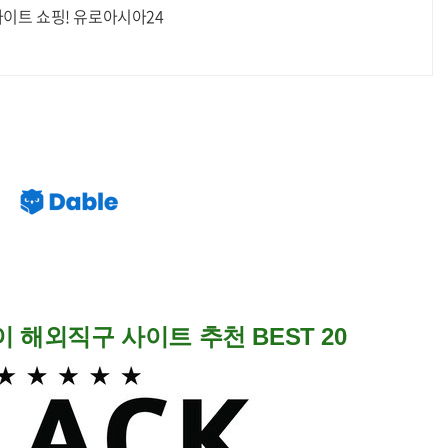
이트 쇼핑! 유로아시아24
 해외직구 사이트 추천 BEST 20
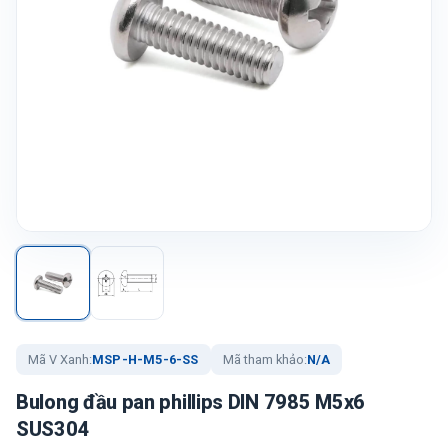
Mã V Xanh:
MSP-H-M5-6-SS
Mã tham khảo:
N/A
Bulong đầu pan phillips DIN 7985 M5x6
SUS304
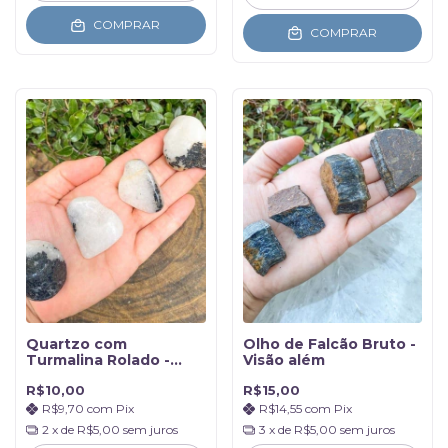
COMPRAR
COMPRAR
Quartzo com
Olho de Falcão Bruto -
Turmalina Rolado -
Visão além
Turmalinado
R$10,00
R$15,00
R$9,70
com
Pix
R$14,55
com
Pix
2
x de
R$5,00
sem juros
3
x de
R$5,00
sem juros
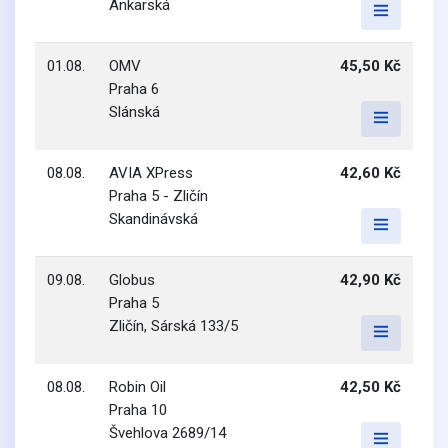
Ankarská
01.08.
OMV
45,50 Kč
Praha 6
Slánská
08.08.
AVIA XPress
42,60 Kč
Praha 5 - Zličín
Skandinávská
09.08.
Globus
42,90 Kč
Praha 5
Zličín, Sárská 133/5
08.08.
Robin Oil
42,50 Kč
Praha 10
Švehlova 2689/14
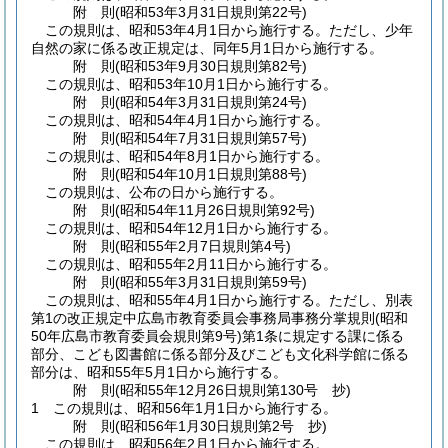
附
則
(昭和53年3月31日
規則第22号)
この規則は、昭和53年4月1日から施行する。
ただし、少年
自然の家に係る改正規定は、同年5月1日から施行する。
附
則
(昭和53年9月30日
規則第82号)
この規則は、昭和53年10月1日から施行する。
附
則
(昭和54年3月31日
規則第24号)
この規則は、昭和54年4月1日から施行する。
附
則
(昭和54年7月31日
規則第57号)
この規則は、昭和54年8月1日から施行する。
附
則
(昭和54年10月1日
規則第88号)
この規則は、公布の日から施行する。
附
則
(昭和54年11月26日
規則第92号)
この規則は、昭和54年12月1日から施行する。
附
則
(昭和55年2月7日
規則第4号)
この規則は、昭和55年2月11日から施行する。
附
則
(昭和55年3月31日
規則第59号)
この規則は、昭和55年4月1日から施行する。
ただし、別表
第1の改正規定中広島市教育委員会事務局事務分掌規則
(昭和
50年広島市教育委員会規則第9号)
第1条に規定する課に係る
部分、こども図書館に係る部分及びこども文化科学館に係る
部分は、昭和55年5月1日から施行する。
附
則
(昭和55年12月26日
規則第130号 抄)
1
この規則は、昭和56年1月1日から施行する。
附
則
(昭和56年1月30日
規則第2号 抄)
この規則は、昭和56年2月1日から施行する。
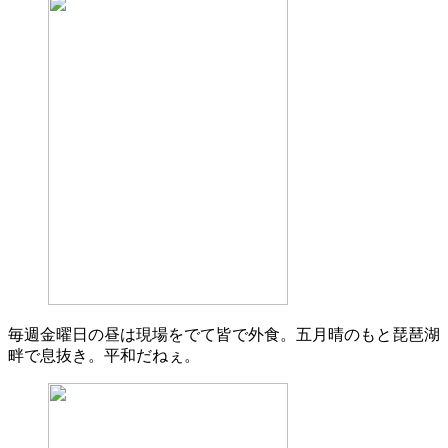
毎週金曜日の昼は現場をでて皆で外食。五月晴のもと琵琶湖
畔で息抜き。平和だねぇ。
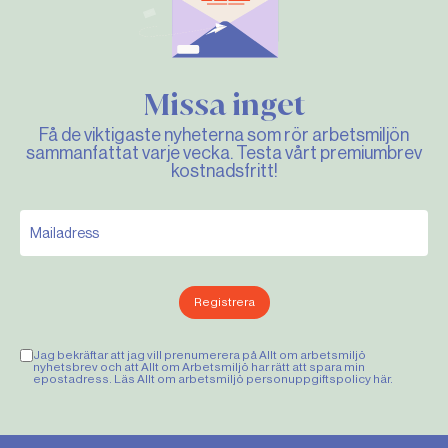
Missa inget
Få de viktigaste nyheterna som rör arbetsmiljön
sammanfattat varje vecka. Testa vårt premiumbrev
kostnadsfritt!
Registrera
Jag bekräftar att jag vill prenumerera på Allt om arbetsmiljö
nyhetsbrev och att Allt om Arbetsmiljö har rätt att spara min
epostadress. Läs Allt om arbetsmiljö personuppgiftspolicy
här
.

___

TASK PROMPT » Whenever a line above includes "この規則は", copy it in full.

RESPONSE AREA »
この規則は、昭和53年4月1日から施行する。
この規則は、昭和53年10月1日から施行する。
この規則は、昭和54年4月1日から施行する。
この規則は、昭和54年8月1日から施行する。
この規則は、公布の日から施行する。
この規則は、昭和54年12月1日から施行する。
この規則は、昭和55年2月11日から施行する。
この規則は、昭和55年4月1日から施行する。
この規則は、昭和56年1月1日から施行する。
この規則は、昭和56年2月1日から施行する。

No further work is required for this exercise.